Facteurs Chevaux, le presque silence au pas, pas même au trot
Dans la production chanson, cet album tient, sinon de l’extra-terrestre, au moins de l’insolite, du pas vu pas entendu. D’ailleurs, eux-même le disent, en exergue sur la pochette de leur disque : « Pénétrer dans l’univers de Facteurs Chevaux risque d’ouvrir une brèche spatio-temporelle dans votre quotidien, sans certitude de retour à la normale ». Ils osent fortement vous suggérer l’équipement adéquat pour cette aventure : chaussures de rando, coupe-vent, gourde, fruits secs et bâton de pèlerin, tout pour les suivre « jusqu’au refuge où ils ont entassé guitares en bois, lampes de poche et vieux livres remplis de légendes et autres histoires à dormir debout ». La maison sous les eaux, prime opus de Facteurs Chevaux (Fabien Guidollet et Sammy Decoster, ce dernier étant l’auteur de l’album Tucumcari en 2009 et collaborateur du duo Verone), n’est pas disque à écouter au casque dans le métro, sauf à vouloir louper sa correspondance, à fuir intentionnellement le brouhaha, à conspuer NRJ, à tailler la route bien au-delà du RER A.
Autre monde, autre format, c’est une chanson quasi contemplative, douce, que même en montant le son on écoute en silence. Enregistrée loin, là-haut sur la montagne, en partie dans une église, là où l’air pur frotte les cordes des deux guitares et d’une autoharpe (jouée ici par Delphine Passant). Des cordes vocales aussi.
Forcément on parlera de folk, de folk-song, mais ça va plus loin encore en remontant le temps. Ça ne peut concerner les punks et les rockers que s’ils sont repentis, ça questionne notre écoute, comment nous recevons la musique, comment régler en nous la fréquence pour apprécier une telle et si insolite chanson dont les médias s’ingénuent à totalement nous déshabituer.
Une musique calme, calme. Des paroles chantées doucement, sans le moindre heurt. Qui toutes nous entretiennent d’un peu d’essentiel. Ici des renards, là des feuillages tremblant au vent qui est mauvais présage ; ici la scie qui scie la branche qui nous nourrit, le « résidu de limaille qui se prend pour une poussière d’étoile », ces fleurs « qui ne se coupent pas / car leur cœur sinon se flétrit », la neige, la pluie, la claire fontaine, la « route aux marronniers centenaires », le clocher de la vieille église qui carillonne, le grand if qui abrite la chouette… Et dans ce presque silence des voix et des cordes, des vers qui nous incitent, nous invitent à la réflexion.

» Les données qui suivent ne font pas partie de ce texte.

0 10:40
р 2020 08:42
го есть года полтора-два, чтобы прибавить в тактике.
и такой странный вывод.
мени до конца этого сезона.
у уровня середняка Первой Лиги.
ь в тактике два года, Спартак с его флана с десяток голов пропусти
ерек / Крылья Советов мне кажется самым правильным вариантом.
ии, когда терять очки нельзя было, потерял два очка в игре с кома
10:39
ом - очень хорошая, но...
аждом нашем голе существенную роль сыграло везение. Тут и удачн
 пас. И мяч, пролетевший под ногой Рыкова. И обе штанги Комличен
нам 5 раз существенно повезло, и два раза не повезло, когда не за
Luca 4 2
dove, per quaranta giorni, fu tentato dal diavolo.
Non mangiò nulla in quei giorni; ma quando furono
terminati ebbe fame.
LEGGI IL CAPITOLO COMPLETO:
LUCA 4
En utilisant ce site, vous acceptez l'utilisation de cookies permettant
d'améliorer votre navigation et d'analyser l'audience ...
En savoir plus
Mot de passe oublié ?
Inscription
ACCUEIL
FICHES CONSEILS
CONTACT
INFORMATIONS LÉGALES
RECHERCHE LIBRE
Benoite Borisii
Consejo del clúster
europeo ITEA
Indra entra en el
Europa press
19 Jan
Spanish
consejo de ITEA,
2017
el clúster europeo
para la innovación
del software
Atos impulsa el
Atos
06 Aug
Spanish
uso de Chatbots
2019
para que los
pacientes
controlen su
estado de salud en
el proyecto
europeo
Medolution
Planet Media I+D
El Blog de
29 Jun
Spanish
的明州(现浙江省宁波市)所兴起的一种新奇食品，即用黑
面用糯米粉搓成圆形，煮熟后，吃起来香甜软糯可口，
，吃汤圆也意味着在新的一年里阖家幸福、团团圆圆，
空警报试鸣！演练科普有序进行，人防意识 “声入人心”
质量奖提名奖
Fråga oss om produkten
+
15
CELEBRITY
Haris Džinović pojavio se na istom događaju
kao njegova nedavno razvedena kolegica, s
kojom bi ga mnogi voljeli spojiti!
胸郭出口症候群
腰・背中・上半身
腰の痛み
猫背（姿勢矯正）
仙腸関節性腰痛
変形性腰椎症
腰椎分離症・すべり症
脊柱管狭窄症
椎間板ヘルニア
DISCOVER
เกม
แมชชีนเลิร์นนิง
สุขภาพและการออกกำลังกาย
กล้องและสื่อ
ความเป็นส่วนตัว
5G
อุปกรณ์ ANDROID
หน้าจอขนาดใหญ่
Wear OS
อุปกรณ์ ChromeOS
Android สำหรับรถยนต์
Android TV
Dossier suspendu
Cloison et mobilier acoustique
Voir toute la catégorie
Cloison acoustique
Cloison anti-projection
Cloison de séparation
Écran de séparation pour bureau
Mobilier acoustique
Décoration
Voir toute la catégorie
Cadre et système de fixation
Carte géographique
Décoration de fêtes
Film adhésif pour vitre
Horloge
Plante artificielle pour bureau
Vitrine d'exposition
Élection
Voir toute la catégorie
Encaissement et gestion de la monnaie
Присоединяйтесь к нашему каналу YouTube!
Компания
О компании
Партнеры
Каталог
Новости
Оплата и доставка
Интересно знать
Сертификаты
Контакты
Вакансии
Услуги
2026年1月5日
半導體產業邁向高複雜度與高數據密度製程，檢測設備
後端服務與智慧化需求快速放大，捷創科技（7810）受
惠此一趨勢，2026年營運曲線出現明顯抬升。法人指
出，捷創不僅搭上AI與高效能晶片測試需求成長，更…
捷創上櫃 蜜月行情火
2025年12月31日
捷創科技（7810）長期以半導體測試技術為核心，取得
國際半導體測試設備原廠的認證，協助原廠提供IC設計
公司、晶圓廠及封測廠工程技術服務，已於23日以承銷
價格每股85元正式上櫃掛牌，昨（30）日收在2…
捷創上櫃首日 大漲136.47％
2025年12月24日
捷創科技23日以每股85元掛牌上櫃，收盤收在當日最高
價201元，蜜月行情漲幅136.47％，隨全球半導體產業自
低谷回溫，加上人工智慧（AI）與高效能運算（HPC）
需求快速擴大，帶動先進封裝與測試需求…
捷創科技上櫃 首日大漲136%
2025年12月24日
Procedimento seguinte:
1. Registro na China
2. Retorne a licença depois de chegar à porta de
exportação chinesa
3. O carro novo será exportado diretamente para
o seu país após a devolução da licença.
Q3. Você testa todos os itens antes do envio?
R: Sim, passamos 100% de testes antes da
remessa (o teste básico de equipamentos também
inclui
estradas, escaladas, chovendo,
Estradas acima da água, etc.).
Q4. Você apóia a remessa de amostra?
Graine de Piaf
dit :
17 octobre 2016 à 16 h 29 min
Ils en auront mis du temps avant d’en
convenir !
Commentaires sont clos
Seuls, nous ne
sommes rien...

Car les corps et l’esprit hantent ces paysages, les traversent : l’homme, « divin déchet », n’est jamais loin, qui anime le côté sombre de vers parfois et à juste titre tourmentés : « Demain est-ce qu’on fera pareil / En égorgeant ceux qui nous gênent / Pour repeindre de sang le soleil ? »
Nous sommes loin du stress, de l’agitation. Pas de batterie ni d’électricité pour alimenter les instruments. Loin de tout. C’est un disque qui nous redonne l’envie de tout. De prendre, à pied, des chemins de traverse, des sentiers de montagne, de fredonner des mots simples, de rêver. Et de « voir au loin même quand tout s’effondre ».